What Concerned Citizens Should Demand Next
For readers of CABayNews and San Diegans who care about both public safety and civil rights, the path forward isn’t slogans—it’s specifics.
Here are concrete steps this case should force onto the table:
- Full Public Briefing on Policy Failures
- The Mayor, Police Chief, and City Attorney should hold a detailed public briefing—not just about the settlement, but about what exactly went wrong in training and supervision and what will change, with timelines.
- Independent Review of Use-of-Force Incidents Involving Youth
- An independent auditor (not SDPD) should review every SDPD shooting or serious force case involving minors over the past 10 years, with a public report on patterns by race, neighborhood, and officer tenure.
- Stronger AB 392 Implementation and Fleeing-Suspect Rules
- California’s reformed use-of-force law already demands that deadly force be “necessary” and that de-escalation be attempted where possible. San Diego should adopt stricter local rules on shooting fleeing suspects—especially when the officer has not clearly identified a visible, immediate threat. PNAS+1
- Faster, Transparent Investigations
- The DA and federal agencies should commit to clear timelines for charging decisions in police-involved deaths and publish regular public updates instead of leaving families and communities in the dark for a year or more.

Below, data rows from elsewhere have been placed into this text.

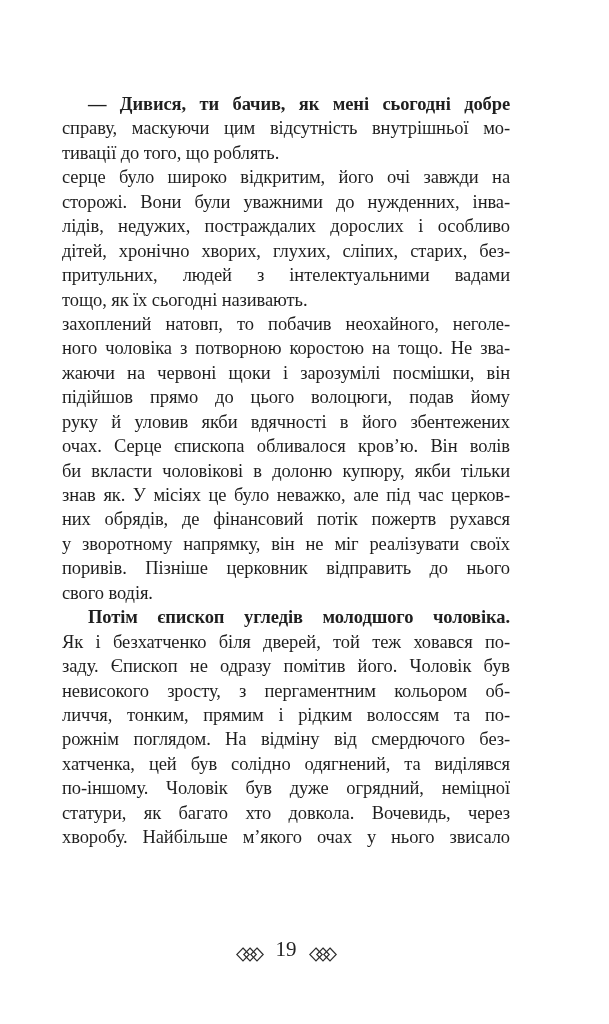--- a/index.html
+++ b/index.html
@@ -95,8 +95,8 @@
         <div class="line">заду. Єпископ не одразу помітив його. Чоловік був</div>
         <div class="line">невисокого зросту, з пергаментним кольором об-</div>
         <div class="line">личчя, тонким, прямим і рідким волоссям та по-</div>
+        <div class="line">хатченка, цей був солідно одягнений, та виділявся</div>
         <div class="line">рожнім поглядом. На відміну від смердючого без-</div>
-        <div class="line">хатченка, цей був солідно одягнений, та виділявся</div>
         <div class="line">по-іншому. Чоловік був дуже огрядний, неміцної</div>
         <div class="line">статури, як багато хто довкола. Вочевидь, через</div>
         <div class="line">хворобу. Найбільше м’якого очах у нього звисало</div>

- Public Accounting of Police-Misconduct Costs
- The city should publish an annual “Police Settlement Ledger” showing how much has been paid out, in which kinds of cases, and which reforms were implemented—or not—after each major payout.
Why This Matters Far Beyond San Diego
If a 16-year-old can be killed while running away from someone else’s gun—and the only immediate consequence is a massive check from taxpayers—then the system is sending a dangerous message:
- To families of color: We still see your children as threats first, victims second.

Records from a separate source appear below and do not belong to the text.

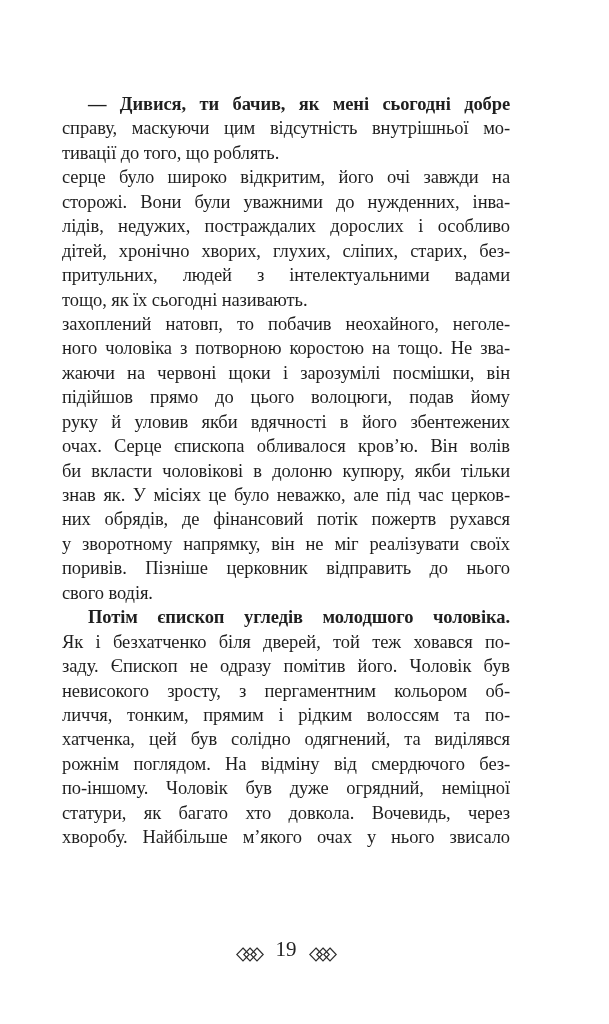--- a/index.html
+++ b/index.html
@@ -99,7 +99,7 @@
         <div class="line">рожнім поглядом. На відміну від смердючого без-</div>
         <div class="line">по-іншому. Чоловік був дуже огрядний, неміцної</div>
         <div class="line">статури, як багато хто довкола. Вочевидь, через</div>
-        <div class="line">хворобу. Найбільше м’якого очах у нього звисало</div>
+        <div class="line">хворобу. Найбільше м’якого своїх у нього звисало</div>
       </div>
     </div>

- To officers: If you make the wrong split-second call, the city will pay; you may never face a jury.
- To the public: You’ll pay the bill, but you may never get the full truth.
Five years after George Floyd, we were promised a new era of “guardrails” on police power. The death of Konoa Wilson and this $30 million settlement are a test of whether those promises meant anything in California’s second-largest city.
Right now, the numbers say one thing: the guardrails failed. The question for San Diego—and for the rest of the state—is whether this tragedy finally forces real change, or becomes just another line item in a very expensive ledger of avoidable deaths.